The 2008 study found:
“Rather than improving motorist safety, red-light cameras significantly increase crashes and are a ticket to higher auto insurance premiums, researchers at the University of South Florida College of Public Health conclude. The effective remedy to red-light running uses engineering solutions to improve intersection safety, which is particularly important to Florida’s elderly drivers, the researchers recommend.
Instead, they increase crashes and injuries as drivers attempt to abruptly stop at camera intersections. If used in Florida, cameras could potentially create even worse outcomes due to the state’s high percent of elderly who are more likely to be injured or killed when a crash occurs.”
“The rigorous studies clearly show red-light cameras don’t work,” said lead author Barbara Langland-Orban, professor and chair of health policy and management at the USF College of Public Health.
The 2011 study update states:
“It is important for the public at large and federal, state, and local officials to understand that motor vehicle safety is advanced through evidence-based methods. Attempts to generate revenue through traffic citations are directly contrary to public safety since infractions are increased by improper roadway engineering, creating hazards and expense for the public.”
The 2011 study update indicates that the media is complicit in promoting the positives of red light cameras and ignoring negatives. The 2011 study update noted:
“One journal reporter, who requested anonymity, revealed that the media can be a source of misinformation on RLCs. She disclosed that special interests that profit from cameras have threatened to reduce or withdraw their advertising revenues if the news is not reported that RLCs provide a safety benefit.
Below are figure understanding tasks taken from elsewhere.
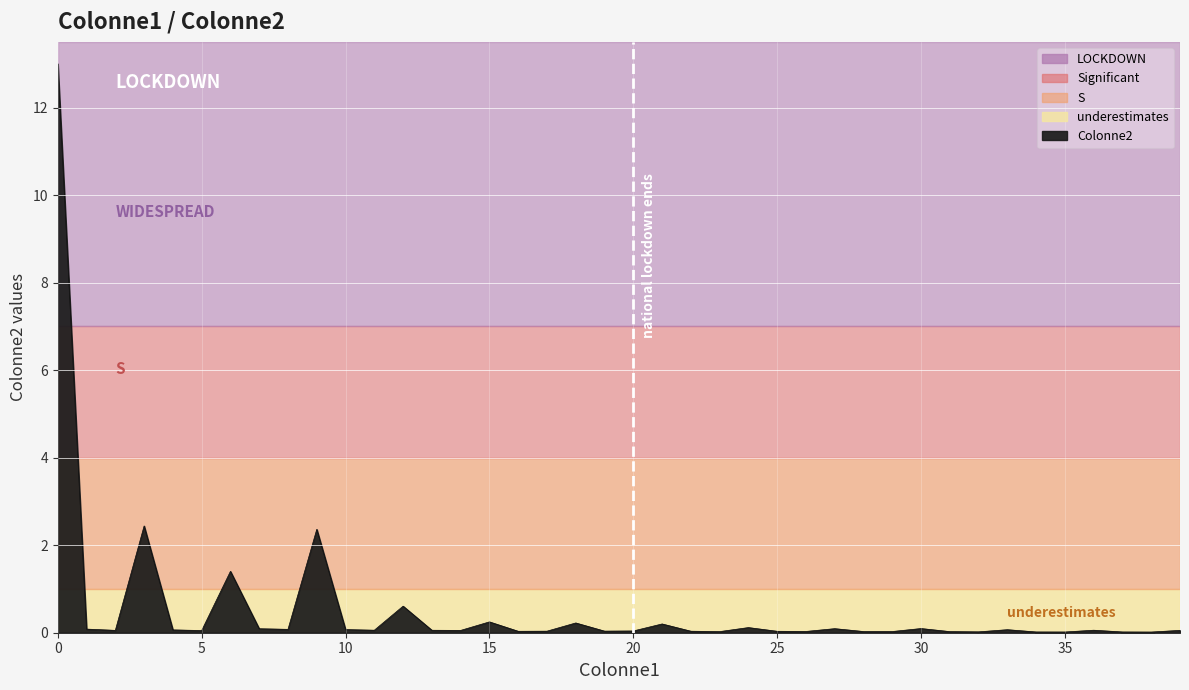

What is the greatest value displayed?

13.0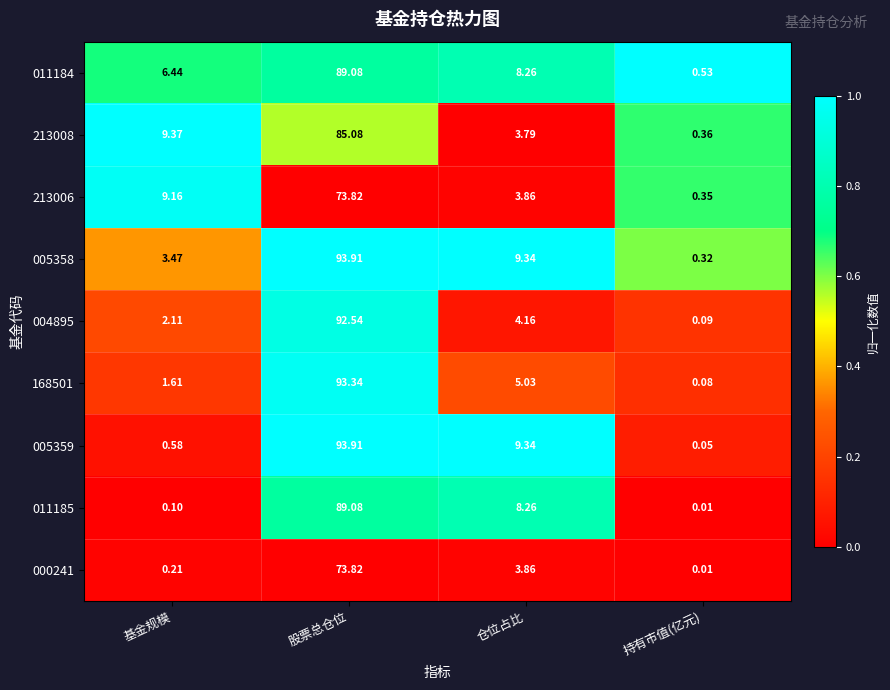

At which label does 005358 reach its peak?

股票总仓位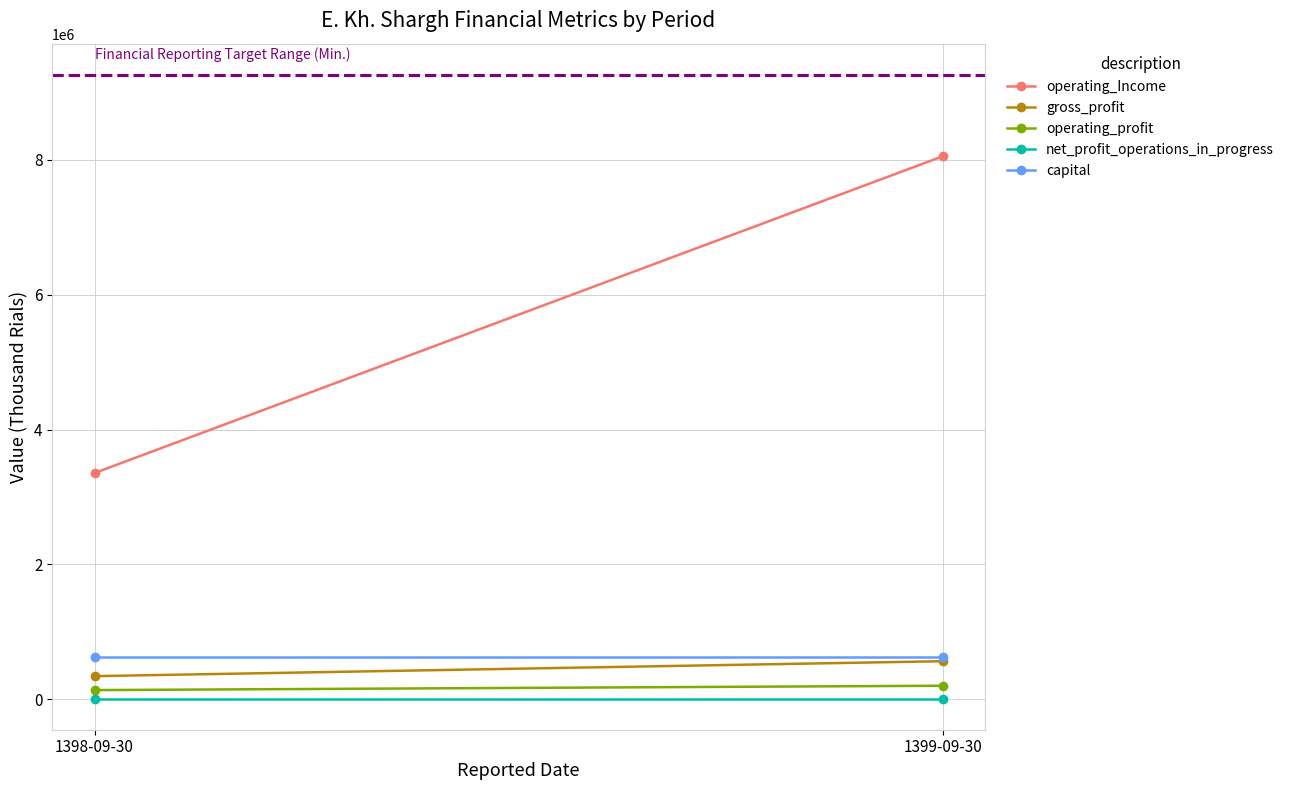

Is it true that net_profit_operations_in_progress equals 9187 at 1398-09-30?

True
The reporter explained that with such threats, journalistic ethics permit an editor to report the advertiser’s perspective if also disclosing the contrary assessment that RLCs pose a safety threat, leaving readers to form their own conclusion. However, she explained that not all editors abide by this principle, which is compounded by the many controversies surrounding RLCs. For example, a Florida newspaper reported that their local poll found support for RLCs. The second half of the article mentioned some of the concerns about RLCs, which included using them to generate revenue, failing to save lives, failing to significantly reduce crashes, and increasing rear-end crashes (Thalji, 2010).”
Cities and counties install red light cameras as a “hidden tax” on motorists. RLCs are a new revenue stream for government and those companies that produce RLCs according to the study:
Comprehensive studies from North Carolina, Virginia, and Ontario have all reported cameras are significantly associated with increases in crashes, as well as crashes involving injuries. The study by the Virginia Transportation Research Council also found that cameras were linked to increased crash costs.
Some studies that conclude cameras reduced crashes or injuries contained major “research design flaws,” such as incomplete data or inadequate analyses, and were conducted by researchers with links to the Insurance Institute for Highway Safety. The IIHS, funded by automobile insurance companies, is the leading advocate for red-light cameras.
The Florida legislature is considering HB 4011 which would repeal the use of red light cameras in the state.